What you will do | Rescale the part of the records below that opens with the line containing "left elbow: (1181, 1214, 2)" and closes with the line containing "right ankle: (981, 1979, 13)". Rewrite only those lines, including both ends, with every keypoint coordinate and depth value multiplied by 2.55 and rounded to a whole number, halves rounded up.

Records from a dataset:
==============================
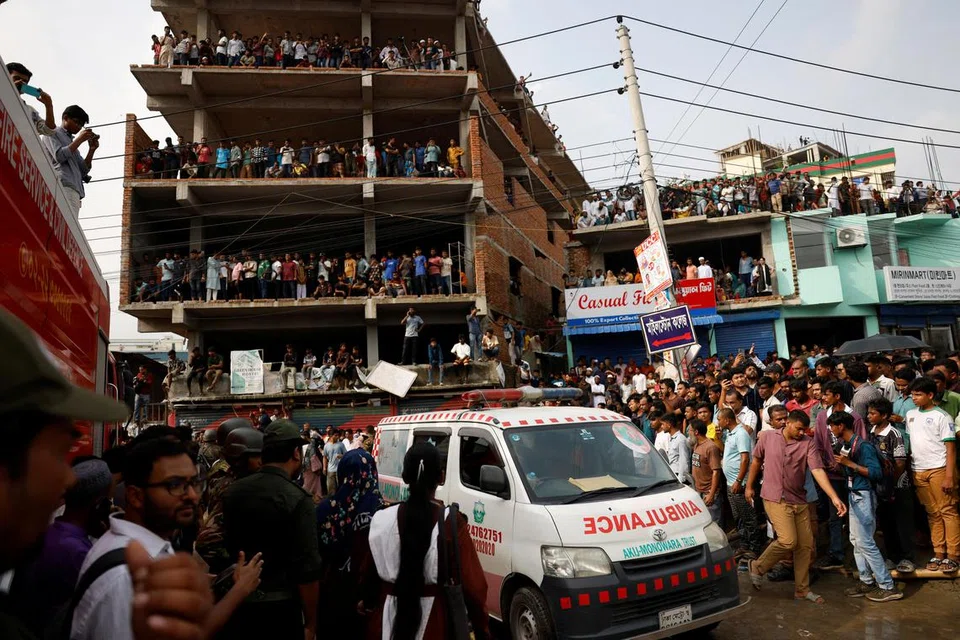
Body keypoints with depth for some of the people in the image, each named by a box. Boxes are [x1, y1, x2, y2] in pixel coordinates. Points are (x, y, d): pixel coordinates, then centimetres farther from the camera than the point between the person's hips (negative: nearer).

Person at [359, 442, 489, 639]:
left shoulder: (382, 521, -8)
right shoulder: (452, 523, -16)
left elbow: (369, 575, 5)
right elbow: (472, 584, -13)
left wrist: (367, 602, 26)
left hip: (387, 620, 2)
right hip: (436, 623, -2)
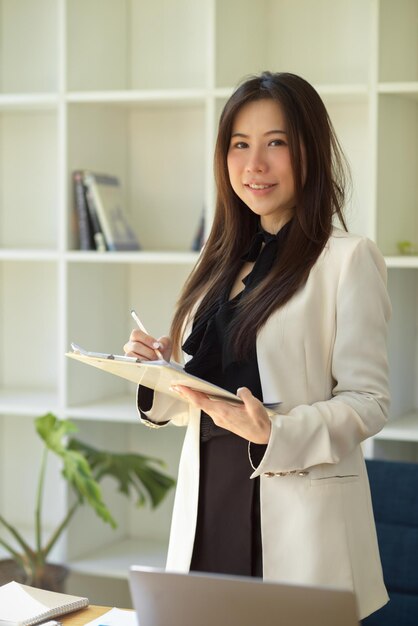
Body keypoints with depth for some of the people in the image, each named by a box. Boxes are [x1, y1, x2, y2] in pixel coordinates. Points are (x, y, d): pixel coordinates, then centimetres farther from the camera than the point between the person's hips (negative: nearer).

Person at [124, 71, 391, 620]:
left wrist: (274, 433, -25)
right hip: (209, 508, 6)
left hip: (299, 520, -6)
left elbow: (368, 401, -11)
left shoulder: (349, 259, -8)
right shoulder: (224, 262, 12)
==============================
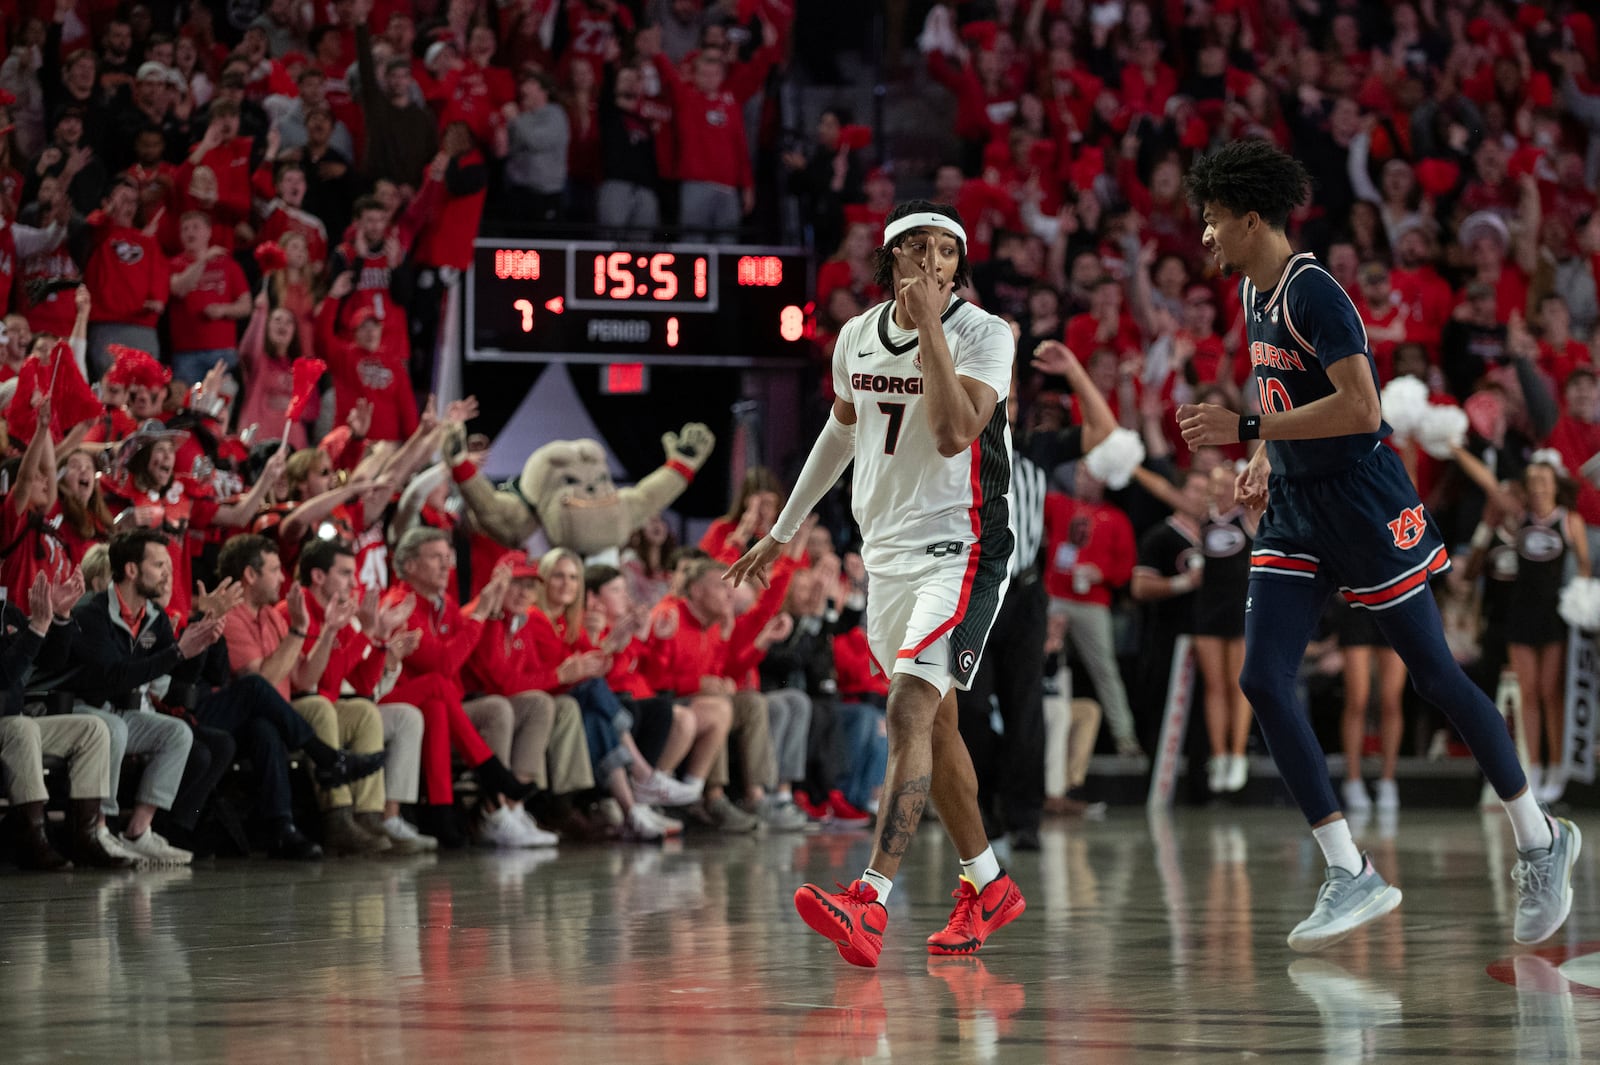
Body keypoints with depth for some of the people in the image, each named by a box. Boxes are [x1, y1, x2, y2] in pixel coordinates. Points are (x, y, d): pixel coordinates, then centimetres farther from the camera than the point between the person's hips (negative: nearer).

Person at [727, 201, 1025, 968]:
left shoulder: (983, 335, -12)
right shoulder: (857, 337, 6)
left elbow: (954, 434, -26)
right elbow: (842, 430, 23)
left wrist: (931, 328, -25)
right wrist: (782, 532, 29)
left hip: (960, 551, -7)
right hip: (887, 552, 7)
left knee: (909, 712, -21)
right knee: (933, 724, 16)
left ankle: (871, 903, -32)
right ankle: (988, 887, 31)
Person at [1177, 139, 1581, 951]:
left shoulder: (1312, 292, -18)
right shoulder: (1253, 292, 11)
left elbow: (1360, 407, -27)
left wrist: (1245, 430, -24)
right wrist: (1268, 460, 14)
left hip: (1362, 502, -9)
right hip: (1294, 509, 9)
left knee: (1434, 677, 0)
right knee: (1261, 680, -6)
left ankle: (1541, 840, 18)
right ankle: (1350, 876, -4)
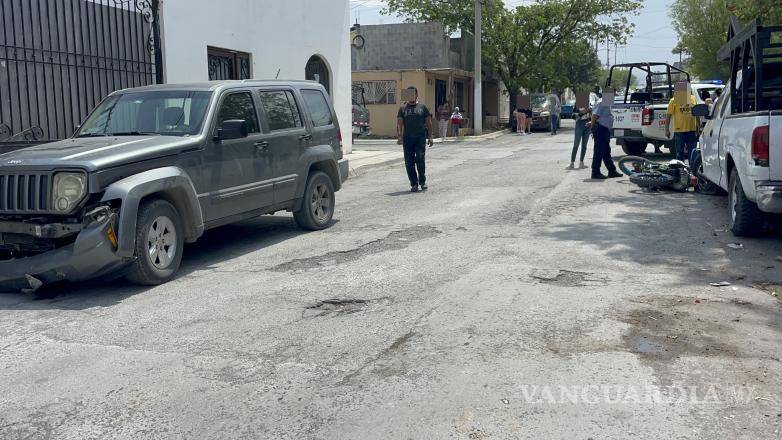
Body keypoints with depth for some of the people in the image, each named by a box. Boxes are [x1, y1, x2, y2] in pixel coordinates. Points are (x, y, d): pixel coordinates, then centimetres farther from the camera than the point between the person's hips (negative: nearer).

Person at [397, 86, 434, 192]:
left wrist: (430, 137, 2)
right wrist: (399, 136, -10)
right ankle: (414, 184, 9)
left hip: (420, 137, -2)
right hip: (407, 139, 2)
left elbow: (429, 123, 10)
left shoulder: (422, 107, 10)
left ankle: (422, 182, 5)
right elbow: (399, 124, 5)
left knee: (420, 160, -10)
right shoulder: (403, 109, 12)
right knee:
==============================
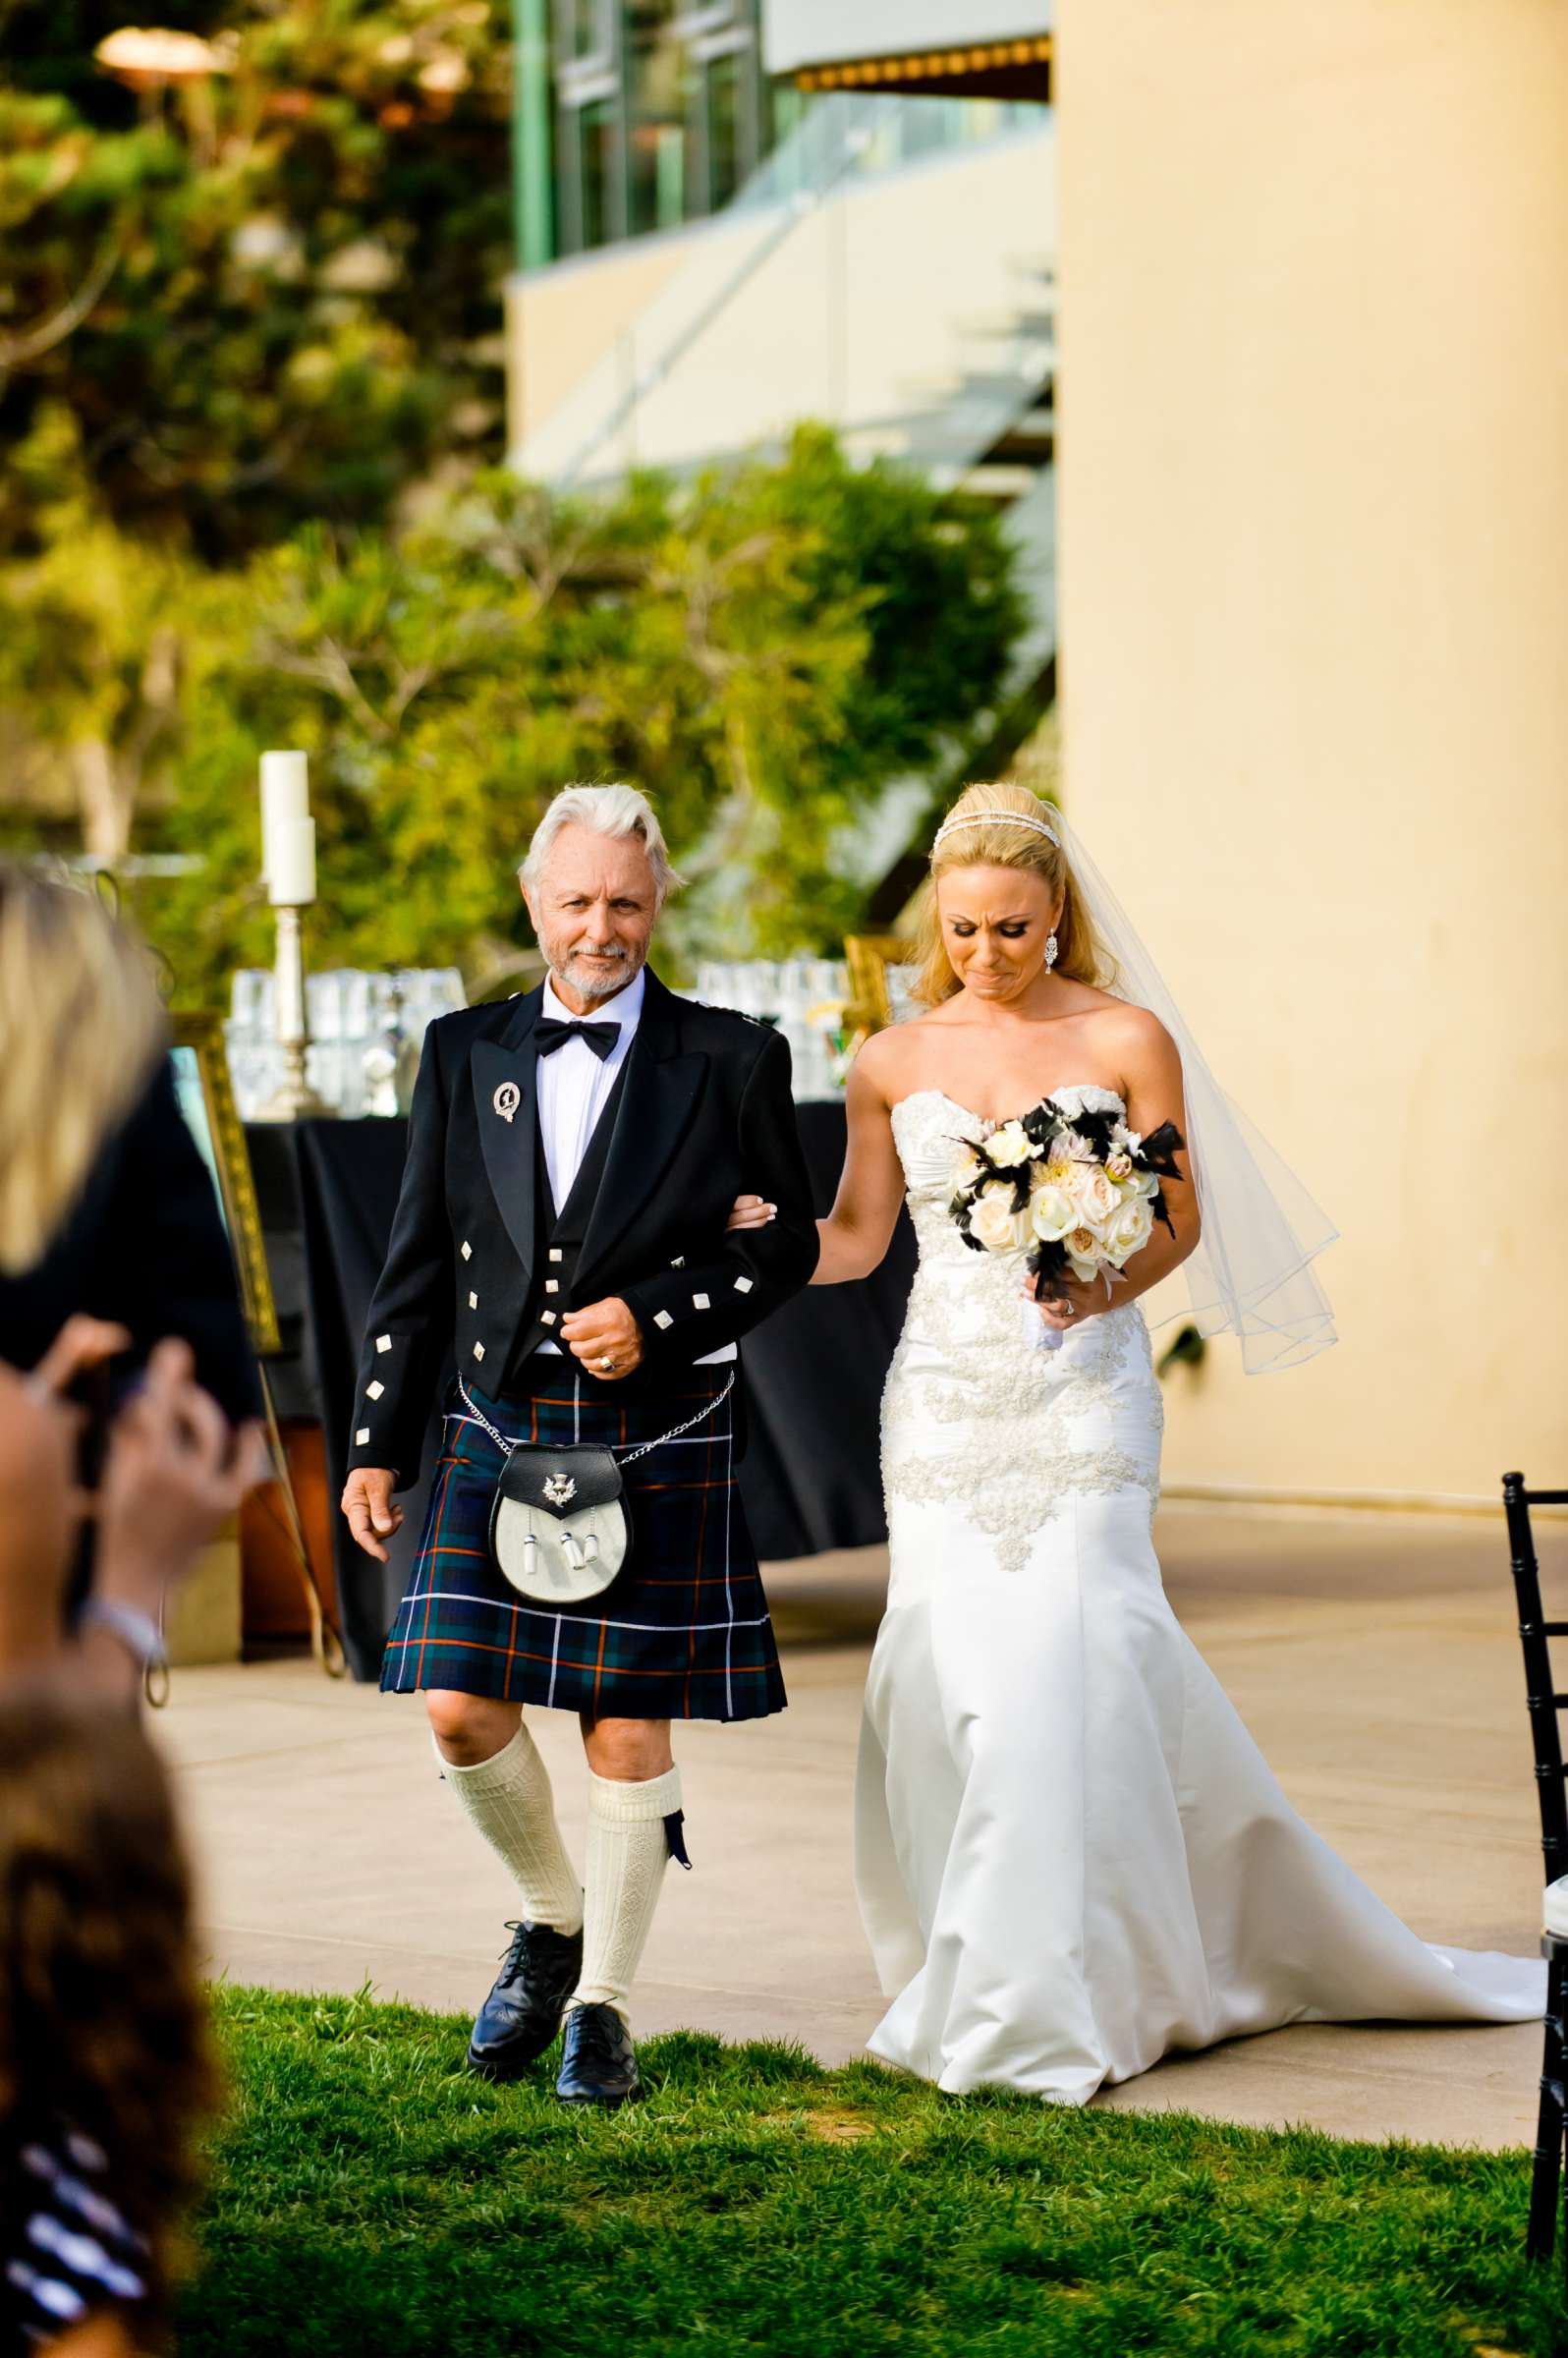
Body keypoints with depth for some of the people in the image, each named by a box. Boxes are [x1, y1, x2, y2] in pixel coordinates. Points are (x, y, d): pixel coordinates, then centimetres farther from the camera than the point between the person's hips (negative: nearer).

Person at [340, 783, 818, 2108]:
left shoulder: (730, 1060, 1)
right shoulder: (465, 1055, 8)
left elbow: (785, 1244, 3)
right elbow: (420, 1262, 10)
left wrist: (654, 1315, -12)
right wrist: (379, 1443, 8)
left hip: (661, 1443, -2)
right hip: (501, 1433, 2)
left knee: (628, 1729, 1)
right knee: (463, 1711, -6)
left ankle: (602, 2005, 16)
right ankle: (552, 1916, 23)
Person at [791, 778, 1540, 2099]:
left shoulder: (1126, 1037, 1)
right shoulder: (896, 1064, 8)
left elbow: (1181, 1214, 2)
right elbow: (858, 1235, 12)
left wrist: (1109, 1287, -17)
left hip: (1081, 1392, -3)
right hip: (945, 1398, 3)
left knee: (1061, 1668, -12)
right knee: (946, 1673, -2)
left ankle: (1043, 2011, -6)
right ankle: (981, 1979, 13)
==============================
Written response |
left elbow: (3012, 3096, 5)
right elbow: (2188, 3149, 31)
left wrist: (2828, 3282, -43)
left hip: (2757, 3550, -8)
right hip: (2410, 3565, 8)
left knee: (2706, 4253, -31)
right knee: (2412, 4266, -5)
left ankle: (2660, 5128, -15)
right ankle: (2502, 5046, 33)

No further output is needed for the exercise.